Stuck In Motion, the next video, listen to the technique live on This Week in Photography – Stuck in Customs

Stuck In Motion, the next video, listen to the technique live on This Week in Photography

Announcement – Join us Live!

EDIT: It has been revealed… you can see everything on the “Stuck In Motion” page here on the site. Enjoy!

I’ll be live on This Week in Photography tomorrow (Monday) at 11 AM PST (1 PM CST). Frederick Van used his powers of persuasion and is getting me to reveal the whole method there on the show.

You can tune in and watch the live video on live.twit.tv. After this live show, it will be turned into the weekly podcast that will go out on Wednesday. I’ll link there too when it is ready, if I remember. (remind me, I’m getting old).

What? You don’t listen to TWIP? It’s a great weekly podcast. I recommend it! But, this time, be sure to watch it live, or else you’ll have to wait until Wednesday for the how-to!

Be sure to also follow Fred on twitter.com/frederickvan. Tweet him – he’s nice!

The First Video of The Moments Between

This got a great response – I was so surprised! Thanks for all the comments and name suggestions. People (and me) seemed to like the name “Stuck In Motion”.  It works good enough I think!
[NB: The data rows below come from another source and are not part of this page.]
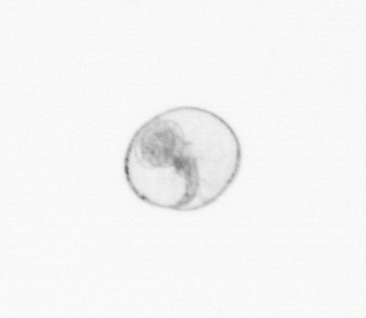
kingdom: Chromista
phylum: Myzozoa
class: Dinophyceae
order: Noctilucales
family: Noctilucaceae
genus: Noctiluca
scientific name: Noctiluca scintillans
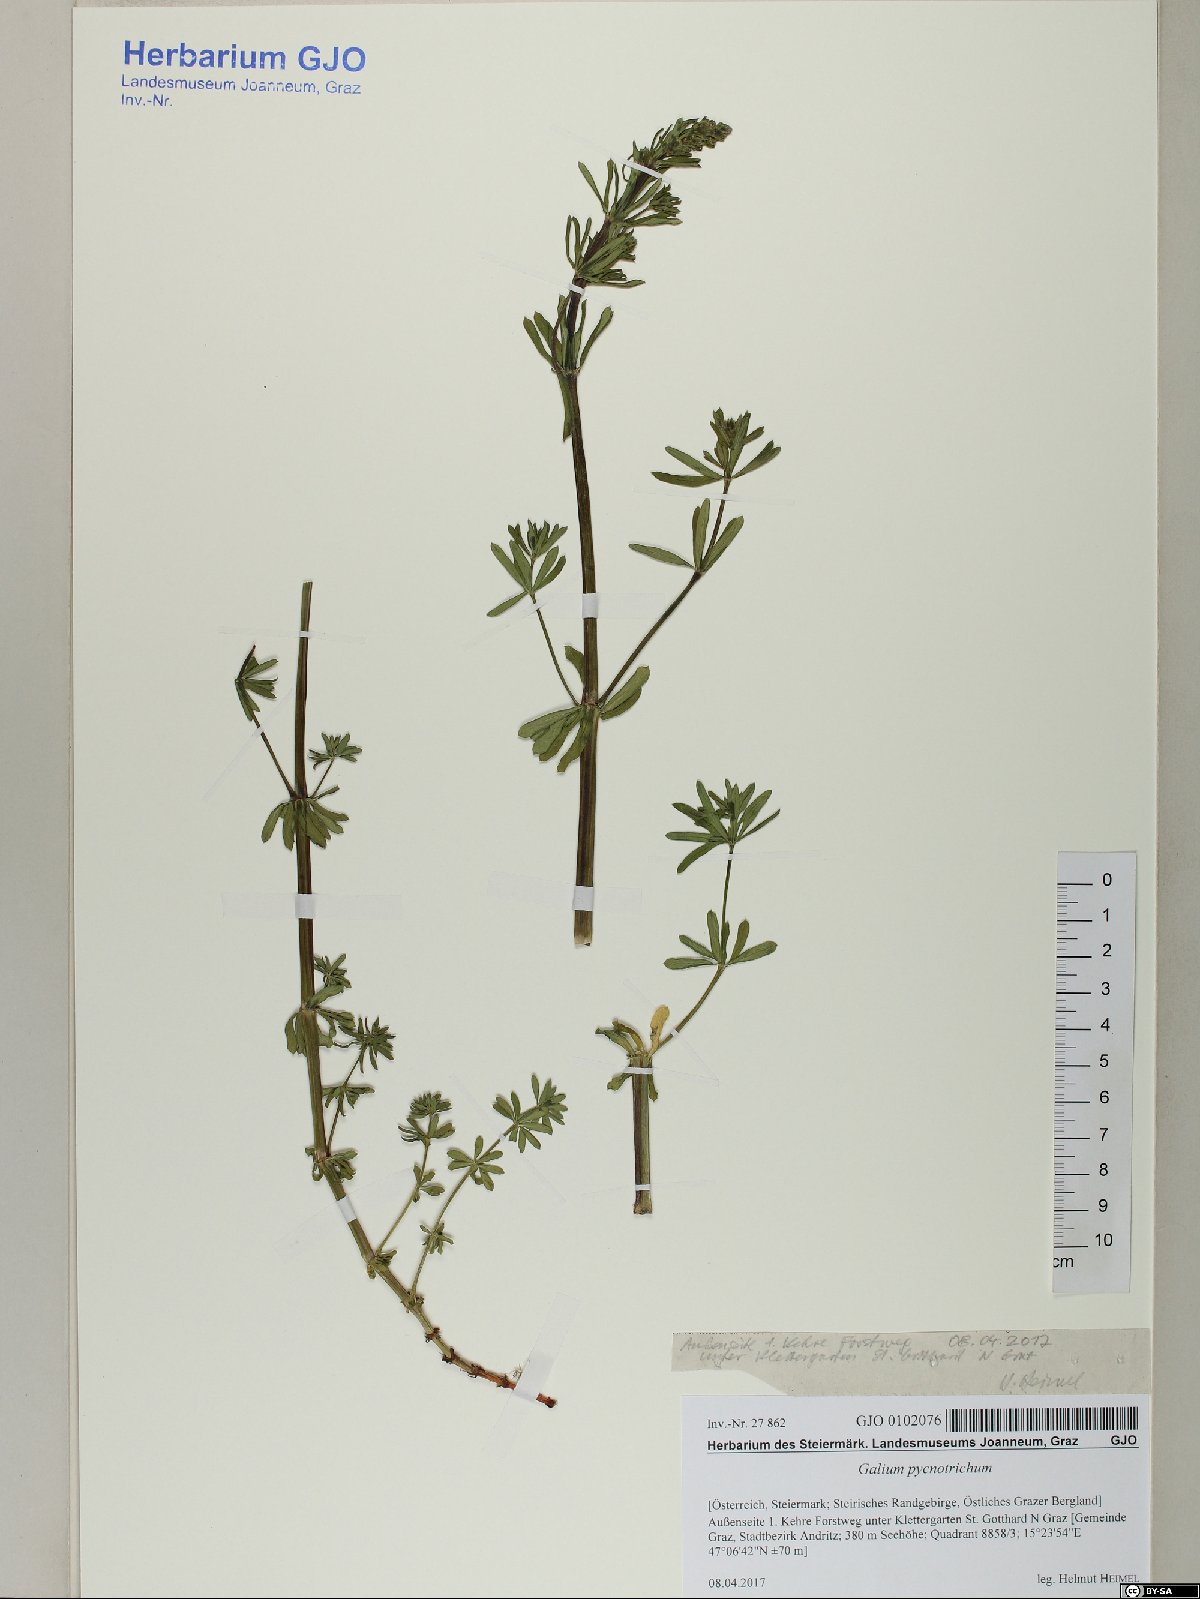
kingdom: Plantae
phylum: Tracheophyta
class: Magnoliopsida
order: Gentianales
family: Rubiaceae
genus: Galium
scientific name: Galium album
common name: White bedstraw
I really like how many people guessed, experimented, and tried to do it. I talk a lot about that in the book — how important experimentation is in the photographic process. I hope that those that experimented figured out some new things!

New Video – The Moments Between. Episode 2: The Kids

A great way to use this technique is to capture your family in a new way. Now, if you are like me, then you don’t get much of a kick out of seeing OPK (other people’s kids!), but, imagine this with your own family or those close to you. Let me talk a little here about the way memory works, at least, to me!

We live life a certain speed. We are only immediately, consciously aware of about 30 frames per second. However, our brain does not record and react at 30 frames per second. It can do a lot more than that.

Our brains record memories like tiny fantastic movie reels, networked together by feelings, associations, and experience. As a photographer, I always have to remind myself that the brain does not store memories like a computer stores JPGs. We DO NOT take millions of snapshots and file them away. Nor do we take hour-long TiVo recordings of the day and store them for later retrieval. The truth is somewhere in between — fleeting thoughts of moments that grabbed you and will never leave.

We do certainly sense the world at greater than 30 frames per second. You know by experience that you can pick up on the micro-emotions that appear on people’s faces when you talk to them in person. You lose a lot of that over TV or Webcams. Those means can suffice, but, given the choice, in person is always better. Case in point, I’d wager to say some of your deepest memories were experienced in person rather than on TV or over a webcam, which take an arbitrary 30 (or 24) slices of time.